[Stored entries]
- - - - - - -
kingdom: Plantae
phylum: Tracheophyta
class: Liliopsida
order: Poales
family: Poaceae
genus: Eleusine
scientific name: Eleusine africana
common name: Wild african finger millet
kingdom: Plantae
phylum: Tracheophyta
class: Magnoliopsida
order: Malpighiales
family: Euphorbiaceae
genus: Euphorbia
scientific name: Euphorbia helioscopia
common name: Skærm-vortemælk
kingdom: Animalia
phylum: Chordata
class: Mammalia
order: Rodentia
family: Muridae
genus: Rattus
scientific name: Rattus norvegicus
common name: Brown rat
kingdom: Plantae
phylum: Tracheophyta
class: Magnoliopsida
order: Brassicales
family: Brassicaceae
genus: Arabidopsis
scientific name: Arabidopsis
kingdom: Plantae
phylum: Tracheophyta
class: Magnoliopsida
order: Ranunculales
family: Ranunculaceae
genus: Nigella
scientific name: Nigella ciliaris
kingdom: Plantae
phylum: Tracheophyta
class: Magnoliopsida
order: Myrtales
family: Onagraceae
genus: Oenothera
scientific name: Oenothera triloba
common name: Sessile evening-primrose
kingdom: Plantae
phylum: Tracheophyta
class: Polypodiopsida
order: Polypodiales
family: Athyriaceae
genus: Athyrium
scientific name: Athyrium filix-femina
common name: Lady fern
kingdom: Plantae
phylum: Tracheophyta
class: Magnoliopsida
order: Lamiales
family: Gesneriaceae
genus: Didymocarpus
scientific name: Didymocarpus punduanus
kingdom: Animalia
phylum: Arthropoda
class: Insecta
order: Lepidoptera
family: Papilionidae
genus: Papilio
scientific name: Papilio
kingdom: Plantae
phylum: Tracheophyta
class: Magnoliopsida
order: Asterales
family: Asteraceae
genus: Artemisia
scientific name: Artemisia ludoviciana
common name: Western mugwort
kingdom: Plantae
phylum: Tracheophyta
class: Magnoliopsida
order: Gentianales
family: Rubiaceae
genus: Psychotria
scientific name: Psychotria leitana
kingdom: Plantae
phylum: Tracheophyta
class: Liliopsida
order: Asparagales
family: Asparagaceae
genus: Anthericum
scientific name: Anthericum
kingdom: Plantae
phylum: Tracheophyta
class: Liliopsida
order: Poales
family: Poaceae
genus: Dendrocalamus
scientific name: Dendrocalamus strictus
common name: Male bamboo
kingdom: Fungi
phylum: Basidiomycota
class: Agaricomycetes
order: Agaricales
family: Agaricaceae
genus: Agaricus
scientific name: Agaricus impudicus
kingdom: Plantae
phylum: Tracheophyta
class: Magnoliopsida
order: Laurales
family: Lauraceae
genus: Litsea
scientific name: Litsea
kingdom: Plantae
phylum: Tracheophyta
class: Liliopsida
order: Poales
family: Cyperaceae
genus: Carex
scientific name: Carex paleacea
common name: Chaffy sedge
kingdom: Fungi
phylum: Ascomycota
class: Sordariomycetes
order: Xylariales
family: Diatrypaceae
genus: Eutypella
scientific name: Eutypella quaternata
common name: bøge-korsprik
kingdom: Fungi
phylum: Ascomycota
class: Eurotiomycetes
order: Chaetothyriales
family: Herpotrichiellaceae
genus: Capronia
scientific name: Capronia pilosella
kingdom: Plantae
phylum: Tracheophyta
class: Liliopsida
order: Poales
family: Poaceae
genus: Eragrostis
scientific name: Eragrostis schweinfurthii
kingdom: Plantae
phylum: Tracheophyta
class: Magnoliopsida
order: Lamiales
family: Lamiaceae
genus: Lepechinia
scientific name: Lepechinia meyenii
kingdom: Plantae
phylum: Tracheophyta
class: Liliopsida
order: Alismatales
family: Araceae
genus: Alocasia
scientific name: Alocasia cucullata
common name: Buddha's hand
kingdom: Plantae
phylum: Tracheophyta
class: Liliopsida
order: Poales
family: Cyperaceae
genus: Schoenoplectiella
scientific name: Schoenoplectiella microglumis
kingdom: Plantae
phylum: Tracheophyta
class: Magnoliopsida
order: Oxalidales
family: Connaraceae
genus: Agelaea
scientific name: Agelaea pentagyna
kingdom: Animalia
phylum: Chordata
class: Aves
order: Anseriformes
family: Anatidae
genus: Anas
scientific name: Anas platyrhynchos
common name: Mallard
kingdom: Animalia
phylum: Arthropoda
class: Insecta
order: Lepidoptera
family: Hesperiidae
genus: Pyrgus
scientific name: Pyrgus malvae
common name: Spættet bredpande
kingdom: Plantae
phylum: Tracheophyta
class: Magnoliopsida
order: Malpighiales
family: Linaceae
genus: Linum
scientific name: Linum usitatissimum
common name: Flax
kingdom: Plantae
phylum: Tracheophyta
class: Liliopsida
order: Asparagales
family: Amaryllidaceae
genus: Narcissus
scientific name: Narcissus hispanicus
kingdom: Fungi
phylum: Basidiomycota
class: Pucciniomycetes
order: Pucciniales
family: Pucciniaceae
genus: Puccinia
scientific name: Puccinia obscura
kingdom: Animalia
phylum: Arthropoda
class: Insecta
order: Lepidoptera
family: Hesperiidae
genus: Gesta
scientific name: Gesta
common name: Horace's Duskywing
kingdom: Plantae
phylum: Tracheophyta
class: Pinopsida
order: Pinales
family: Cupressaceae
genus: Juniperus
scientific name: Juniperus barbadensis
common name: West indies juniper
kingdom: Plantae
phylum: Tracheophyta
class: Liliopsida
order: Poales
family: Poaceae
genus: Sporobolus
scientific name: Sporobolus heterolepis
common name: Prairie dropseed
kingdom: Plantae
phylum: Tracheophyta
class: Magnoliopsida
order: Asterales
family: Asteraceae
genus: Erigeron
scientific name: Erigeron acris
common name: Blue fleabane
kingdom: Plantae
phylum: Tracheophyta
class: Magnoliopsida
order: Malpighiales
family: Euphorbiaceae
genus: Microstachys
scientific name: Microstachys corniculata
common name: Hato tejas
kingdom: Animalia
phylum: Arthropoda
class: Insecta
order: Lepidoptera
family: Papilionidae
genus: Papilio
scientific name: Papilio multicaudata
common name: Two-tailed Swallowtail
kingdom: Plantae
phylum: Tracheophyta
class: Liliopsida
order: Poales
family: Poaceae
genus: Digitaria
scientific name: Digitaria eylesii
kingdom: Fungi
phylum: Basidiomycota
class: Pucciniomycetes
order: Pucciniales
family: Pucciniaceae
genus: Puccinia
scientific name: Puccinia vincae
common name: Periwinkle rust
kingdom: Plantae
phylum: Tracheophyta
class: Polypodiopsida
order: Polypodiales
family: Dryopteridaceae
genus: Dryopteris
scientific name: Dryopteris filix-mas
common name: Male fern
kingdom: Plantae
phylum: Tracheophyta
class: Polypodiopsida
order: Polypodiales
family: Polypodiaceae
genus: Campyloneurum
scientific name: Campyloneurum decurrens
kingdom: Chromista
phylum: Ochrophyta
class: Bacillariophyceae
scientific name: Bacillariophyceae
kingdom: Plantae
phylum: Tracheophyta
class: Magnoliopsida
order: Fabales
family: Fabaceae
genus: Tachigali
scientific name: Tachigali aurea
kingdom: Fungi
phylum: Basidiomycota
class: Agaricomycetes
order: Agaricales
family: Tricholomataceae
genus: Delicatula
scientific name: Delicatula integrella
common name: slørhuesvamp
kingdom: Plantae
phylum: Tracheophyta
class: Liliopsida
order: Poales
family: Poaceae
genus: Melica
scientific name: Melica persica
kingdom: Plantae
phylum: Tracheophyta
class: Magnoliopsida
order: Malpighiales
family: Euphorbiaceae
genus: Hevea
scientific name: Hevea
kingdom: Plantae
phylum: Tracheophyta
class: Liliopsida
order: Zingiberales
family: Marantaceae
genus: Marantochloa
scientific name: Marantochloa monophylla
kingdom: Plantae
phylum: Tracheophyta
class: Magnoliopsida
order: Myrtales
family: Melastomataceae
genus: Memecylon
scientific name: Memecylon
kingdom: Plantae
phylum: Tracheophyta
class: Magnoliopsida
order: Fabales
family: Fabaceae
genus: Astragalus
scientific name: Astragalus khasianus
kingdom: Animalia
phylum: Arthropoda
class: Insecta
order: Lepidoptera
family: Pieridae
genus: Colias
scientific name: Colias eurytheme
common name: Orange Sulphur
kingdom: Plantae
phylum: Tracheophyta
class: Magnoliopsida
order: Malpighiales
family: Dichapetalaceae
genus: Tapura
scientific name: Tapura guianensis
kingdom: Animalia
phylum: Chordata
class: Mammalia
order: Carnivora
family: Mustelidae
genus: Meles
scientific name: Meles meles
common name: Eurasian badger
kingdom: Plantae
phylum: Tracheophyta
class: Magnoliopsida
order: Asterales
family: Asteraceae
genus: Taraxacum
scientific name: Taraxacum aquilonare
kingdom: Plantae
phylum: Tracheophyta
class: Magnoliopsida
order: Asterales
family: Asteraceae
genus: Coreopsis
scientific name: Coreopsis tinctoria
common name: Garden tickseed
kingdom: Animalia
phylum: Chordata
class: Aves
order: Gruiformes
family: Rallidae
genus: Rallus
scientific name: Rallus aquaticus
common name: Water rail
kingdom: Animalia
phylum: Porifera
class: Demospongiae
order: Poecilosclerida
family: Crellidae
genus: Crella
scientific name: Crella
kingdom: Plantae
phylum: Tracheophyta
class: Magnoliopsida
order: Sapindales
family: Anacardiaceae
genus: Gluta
- - - - - - -
Objective: Reproduce the lines of the material above exactly, starting at the line that contains "scientific name: Eragrostis schweinfurthii" and ending at the line that contains "scientific name: Alocasia cucullata", with both of those lines included.

Output of the task:
scientific name: Eragrostis schweinfurthii
kingdom: Plantae
phylum: Tracheophyta
class: Magnoliopsida
order: Lamiales
family: Lamiaceae
genus: Lepechinia
scientific name: Lepechinia meyenii
kingdom: Plantae
phylum: Tracheophyta
class: Liliopsida
order: Alismatales
family: Araceae
genus: Alocasia
scientific name: Alocasia cucullata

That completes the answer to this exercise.